IHU - Desde os 8 até os 13 anos, Peter Saunders
sofreu abusos sexuais por parte de um familiar, de professor leigo e por
dois padres da escola católica em que estudava. Nascido num lar de
católicos devotos, foi particularmente difícil para ele lidar com a
vergonha, que pode ser parte do motivo pelo qual ele levou 24 anos para
reconhecer o que havia acontecido.
A reportagtem é de Inés San Martín, publicada pelo jornal The Boston Globe, 07-07-2014. A tradução é de Isaque Gomes Correa.

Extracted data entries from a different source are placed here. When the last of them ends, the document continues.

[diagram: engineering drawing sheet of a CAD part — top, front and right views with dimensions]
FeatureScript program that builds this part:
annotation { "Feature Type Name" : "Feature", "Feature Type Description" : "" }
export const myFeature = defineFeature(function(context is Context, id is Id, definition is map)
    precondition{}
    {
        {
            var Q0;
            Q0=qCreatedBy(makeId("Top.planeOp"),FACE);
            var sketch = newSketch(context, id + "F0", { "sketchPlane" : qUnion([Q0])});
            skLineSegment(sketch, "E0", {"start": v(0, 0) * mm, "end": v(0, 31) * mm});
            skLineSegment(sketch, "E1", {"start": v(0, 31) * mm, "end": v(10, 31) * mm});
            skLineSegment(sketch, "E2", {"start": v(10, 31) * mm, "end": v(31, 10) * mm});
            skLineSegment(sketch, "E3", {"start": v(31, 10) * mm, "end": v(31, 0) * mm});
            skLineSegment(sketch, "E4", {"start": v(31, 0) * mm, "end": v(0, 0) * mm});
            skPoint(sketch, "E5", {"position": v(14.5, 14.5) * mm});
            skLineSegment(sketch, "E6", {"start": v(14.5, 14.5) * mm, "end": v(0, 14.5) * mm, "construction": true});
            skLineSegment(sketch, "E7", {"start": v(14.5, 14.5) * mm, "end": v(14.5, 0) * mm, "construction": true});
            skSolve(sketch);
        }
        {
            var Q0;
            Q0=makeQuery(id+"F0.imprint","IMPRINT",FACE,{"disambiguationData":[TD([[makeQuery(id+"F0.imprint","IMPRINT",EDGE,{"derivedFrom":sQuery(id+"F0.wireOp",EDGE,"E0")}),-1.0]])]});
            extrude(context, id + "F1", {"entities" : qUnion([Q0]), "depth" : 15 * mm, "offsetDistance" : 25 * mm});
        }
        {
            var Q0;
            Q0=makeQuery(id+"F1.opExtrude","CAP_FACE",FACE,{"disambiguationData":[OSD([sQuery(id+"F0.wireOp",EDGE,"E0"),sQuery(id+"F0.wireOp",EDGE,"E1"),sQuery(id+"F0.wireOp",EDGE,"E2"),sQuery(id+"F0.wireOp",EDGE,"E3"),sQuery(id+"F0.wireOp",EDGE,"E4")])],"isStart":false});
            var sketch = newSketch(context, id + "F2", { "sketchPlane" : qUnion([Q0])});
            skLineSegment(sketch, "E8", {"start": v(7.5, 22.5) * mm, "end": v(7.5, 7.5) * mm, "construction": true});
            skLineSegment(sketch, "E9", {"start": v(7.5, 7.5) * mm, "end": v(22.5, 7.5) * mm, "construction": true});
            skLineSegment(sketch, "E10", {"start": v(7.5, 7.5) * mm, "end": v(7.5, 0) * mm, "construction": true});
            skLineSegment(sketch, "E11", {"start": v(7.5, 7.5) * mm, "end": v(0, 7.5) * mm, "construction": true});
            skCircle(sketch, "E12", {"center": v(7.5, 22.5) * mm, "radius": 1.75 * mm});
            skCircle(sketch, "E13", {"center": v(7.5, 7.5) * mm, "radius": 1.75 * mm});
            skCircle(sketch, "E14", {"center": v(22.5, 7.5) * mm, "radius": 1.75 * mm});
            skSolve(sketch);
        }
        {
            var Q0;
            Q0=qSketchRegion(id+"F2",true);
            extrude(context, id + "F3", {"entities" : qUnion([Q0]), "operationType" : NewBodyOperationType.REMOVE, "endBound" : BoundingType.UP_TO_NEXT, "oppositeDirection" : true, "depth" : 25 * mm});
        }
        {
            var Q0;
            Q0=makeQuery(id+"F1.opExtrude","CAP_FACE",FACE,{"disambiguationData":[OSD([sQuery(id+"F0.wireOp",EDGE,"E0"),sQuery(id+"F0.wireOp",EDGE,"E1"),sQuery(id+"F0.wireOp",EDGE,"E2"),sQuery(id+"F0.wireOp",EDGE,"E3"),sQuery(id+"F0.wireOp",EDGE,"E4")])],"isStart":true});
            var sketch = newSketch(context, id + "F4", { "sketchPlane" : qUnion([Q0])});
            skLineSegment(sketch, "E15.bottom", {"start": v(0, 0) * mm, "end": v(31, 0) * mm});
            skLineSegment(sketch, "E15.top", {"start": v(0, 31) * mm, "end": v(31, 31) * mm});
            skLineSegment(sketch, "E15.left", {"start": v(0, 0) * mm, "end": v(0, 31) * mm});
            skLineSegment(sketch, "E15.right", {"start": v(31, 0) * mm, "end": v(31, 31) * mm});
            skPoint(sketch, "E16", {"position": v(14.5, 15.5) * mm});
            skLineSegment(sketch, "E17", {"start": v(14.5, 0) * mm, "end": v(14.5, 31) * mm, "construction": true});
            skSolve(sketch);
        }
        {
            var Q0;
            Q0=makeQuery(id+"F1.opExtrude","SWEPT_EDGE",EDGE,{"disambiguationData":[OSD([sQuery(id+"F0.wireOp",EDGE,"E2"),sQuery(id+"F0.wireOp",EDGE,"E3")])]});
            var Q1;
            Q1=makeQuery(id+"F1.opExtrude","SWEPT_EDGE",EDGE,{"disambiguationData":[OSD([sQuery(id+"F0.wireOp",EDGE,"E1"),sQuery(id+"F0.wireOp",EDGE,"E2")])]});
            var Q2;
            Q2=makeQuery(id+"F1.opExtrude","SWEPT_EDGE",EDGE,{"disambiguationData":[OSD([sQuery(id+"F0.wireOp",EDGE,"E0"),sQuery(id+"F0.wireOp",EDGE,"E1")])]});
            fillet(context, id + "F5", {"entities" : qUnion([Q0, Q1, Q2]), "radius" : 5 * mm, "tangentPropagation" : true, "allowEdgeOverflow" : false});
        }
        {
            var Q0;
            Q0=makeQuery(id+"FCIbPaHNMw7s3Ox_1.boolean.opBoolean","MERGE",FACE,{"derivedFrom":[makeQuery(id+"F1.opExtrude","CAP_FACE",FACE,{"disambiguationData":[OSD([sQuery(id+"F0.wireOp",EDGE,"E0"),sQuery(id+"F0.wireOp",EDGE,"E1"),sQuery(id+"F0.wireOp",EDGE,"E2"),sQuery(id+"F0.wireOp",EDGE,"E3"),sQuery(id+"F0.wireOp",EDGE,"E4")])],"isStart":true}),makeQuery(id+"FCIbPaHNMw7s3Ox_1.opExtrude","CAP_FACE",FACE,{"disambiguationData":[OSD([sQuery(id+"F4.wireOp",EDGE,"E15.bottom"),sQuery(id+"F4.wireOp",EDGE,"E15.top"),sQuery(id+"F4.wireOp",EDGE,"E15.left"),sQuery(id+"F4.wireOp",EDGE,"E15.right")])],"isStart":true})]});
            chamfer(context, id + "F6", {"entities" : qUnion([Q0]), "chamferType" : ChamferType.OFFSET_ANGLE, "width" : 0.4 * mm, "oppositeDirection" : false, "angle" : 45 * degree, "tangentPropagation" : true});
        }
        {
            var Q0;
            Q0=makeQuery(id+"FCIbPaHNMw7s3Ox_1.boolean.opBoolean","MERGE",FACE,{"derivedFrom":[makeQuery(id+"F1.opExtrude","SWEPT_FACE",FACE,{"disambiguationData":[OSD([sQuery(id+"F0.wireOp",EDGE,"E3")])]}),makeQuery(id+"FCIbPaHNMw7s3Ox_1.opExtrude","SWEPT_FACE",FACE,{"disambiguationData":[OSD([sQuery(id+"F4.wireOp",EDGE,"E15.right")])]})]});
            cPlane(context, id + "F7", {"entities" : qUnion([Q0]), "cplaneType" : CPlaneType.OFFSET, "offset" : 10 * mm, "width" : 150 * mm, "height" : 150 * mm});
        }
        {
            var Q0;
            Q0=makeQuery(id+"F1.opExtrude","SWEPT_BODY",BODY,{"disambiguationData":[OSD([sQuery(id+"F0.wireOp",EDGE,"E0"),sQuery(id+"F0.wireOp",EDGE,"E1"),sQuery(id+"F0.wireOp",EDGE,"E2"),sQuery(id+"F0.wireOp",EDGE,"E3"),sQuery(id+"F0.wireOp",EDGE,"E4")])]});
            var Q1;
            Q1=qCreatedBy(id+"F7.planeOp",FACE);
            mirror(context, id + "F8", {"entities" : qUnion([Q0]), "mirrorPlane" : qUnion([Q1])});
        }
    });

Hoje, Saunders, 57, lidera um grupo com sede em Londres chamado Associação Nacional de Pessoas Abusadas na Infância – NAPAC
(na sigla em inglês). Nos últimos 19 anos esta associação vem prestando
ajuda a outras vítimas no sentido de superarem o sofrimento através de
um sistema de apoio.
“Criei o NAPAC porque, quando finalmente me vi
pronto para falar sobre o que havia acontecido comigo, percebi que não
tinha ninguém que poderia me compreender”, diz Saunders.
Saunders foi uma das seis vítimas de abusos que se encontrou com o Papa Francisco nesta segunda-feira. Ele descreve o encontro como sendo uma “experiência de mudança de vida”.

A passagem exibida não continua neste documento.